Hacker News new | ask | show | jobs
by zelphirkalt 867 days ago
I always understood "parse don't validate" a bit differently. If you are doing the validation inside of a constructor, you are still doing validation instead of parsing. It is safer to do the validation in one place you know the execution will go through, of course, but not the idea I understand "parse don't validate" to mean. I understand it to mean: "write an actual parser, whatever passes the parser can be used in the rest of the program", where a parser is a set of grammar rules for example, or PEG.
1 comments

I'm not a Haskell developer, so it's possible that I misunderstood the original "Parse, Don't Validate" post.

>If you are doing the validation inside of a constructor, you are still doing validation instead of parsing.

Why that would be considered validation rather than parsing?

From the original post:

>Consider: what is a parser? Really, a parser is just a function that consumes less-structured input and produces more-structured output.

That's the key idea to me.

A parser enforces checks on an input and produces an output. And if you define an output type that's distinct from the input type, you allow the type system "preserve" the fact that the data passed a parser at some point in its life.

But again, I don't know Haskell, so I'm interested to know if I'm misunderstanding Lexi Lambda's post.

Parse don't validate means that if you want a function that converts an IP address string to a struct IpAddress{ address: string } you don't validate that the input string is a valid IP address then return a struct with that string inside. Instead you parse that IP into raw integers, then join those back into an IP string.

The idea is that your parsed representation and serializer are likely produce a much smaller and more predictable set of values than may pass the validator.

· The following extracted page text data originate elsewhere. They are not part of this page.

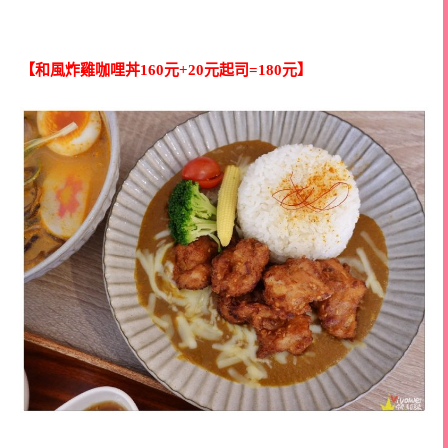
【和風炸雞咖哩丼160元+20元起司=180元】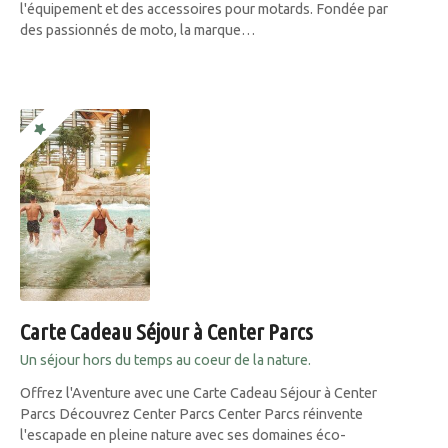
l'équipement et des accessoires pour motards. Fondée par
des passionnés de moto, la marque…
Carte Cadeau Séjour à Center Parcs
Un séjour hors du temps au coeur de la nature.
Offrez l'Aventure avec une Carte Cadeau Séjour à Center
Parcs Découvrez Center Parcs Center Parcs réinvente
l'escapade en pleine nature avec ses domaines éco-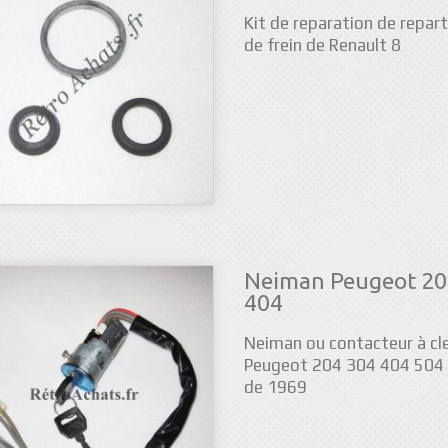
Kit de reparation de repart
de frein de Renault 8
Neiman Peugeot 20
404
Neiman ou contacteur à cl
Peugeot 204 304 404 504 à
de 1969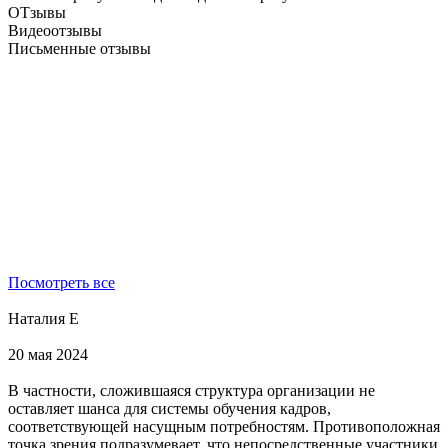
ОТзывы
Видеоотзывы
Письменные отзывы
Посмотреть все
Наталия Е
20 мая 2024
В частности, сложившаяся структура организации не
оставляет шанса для системы обучения кадров,
соответствующей насущным потребностям. Противоположная
точка зрения подразумевает, что непосредственные участники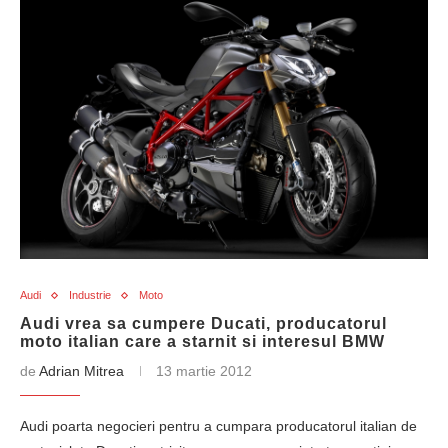
Audi
Industrie
Moto
Audi vrea sa cumpere Ducati, producatorul
moto italian care a starnit si interesul BMW
de
Adrian Mitrea
13 martie 2012
Audi poarta negocieri pentru a cumpara producatorul italian de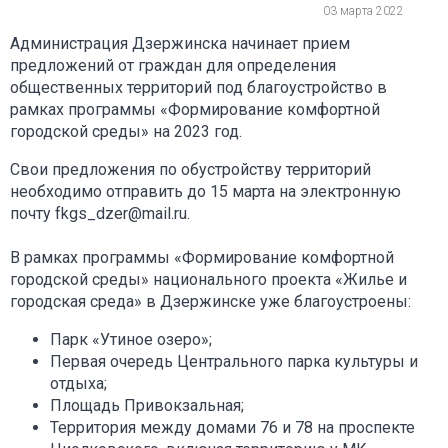
03 марта 2022
Администрация Дзержинска начинает прием
предложений от граждан для определения
общественных территорий под благоустройство в
рамках программы «Формирование комфортной
городской среды» на 2023 год.
Свои предложения по обустройству территорий
необходимо отправить до 15 марта на электронную
почту fkgs_dzer@mail.ru.
В рамках программы «Формирование комфортной
городской среды» национального проекта «Жилье и
городская среда» в Дзержинске уже благоустроены:
Парк «Утиное озеро»;
Первая очередь Центрального парка культуры и
отдыха;
Площадь Привокзальная;
Территория между домами 76 и 78 на проспекте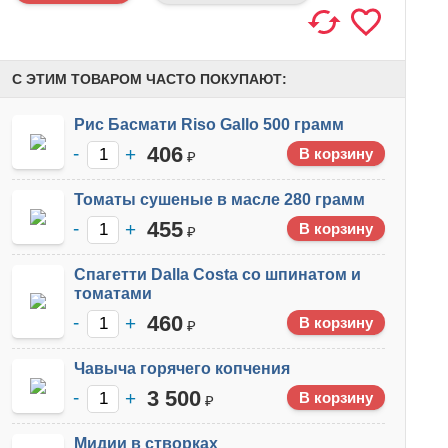
С ЭТИМ ТОВАРОМ ЧАСТО ПОКУПАЮТ:
Рис Басмати Riso Gallo 500 грамм
406
₽
Томаты сушеные в масле 280 грамм
455
₽
Спагетти Dalla Costa со шпинатом и
томатами
460
₽
Чавыча горячего копчения
3 500
₽
Мидии в створках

As an example there was a network control plane outage in GCP because the Java frontend validated an IP address then stored it (as a string) in the database. The C++ network control plane then crashed because the IP address actually contained non-ASCII "digits" that Java with its Unicode support accepted.

If instead the address was parsed into 4 or 8 integers and was reserialized before being written to the DB this outage wouldn't have happened. The parsing was still probably more lax than it should have been, but at least the value written to the DB was valid.

In this case it was funny Unicode, but it could be as simple as 1.2.3.04 vs 1.2.3.4. By parsing then re-serializing you are going to produce the more canonical and expected form.

Perhaps "normalize" or "canonicalize" is more appropriate. A parser can liberally interpret but I don't take it to imply some destructured form necessarily. There are countless scenarios where you want to be able to reproduce the exact input, and often preserving the input is the simplest solution.

But yes usually you do want to split something into it's elemental components, should it have any.

Thanks for that explanation! I hadn't appreciated that aspect of "parse, don't validate," before.

But even with that understanding and from re-reading the post, that seems to be an extra safety measure rather than the essence of the idea.

Going back to my original example of parsing a Username and verifying that it doesn't contain any illegal characters, how does a parser convert a string into a more direct representation of a username without using a string internally? Or if you're parsing an uint8 into a type that logically must be between 1 and 100, what's the internal type that you parse it into that isn't a uint8?

Personally I don't think I would have used the phrase "parse don't validate" for something like a username. It isn't clear to me what it would mean exactly. I generally only thing of this principle for data that has some structure, not as much a username or number from 1-100.

IP address would be about the minimum amount of structure. Something else would be like processing API requests. You can take the incoming JSON and fully parse it as much as possible, rather than just validate it is as expected (for example drop unknown fields)

> Or if you're parsing an uint8 into a type that logically must be between 1 and 100, what's the internal type that you parse it into that isn't a uint8?

Just for the sake of example, your internal representation might start from 0, and you just add 1 whenever you output it.

Your internal type might also not be a uint8. Eg in Python you would probably just use their default type for integers, which supports arbitrarily big numbers. (Not because you need arbitrarily big numbers, but just because that's the default.)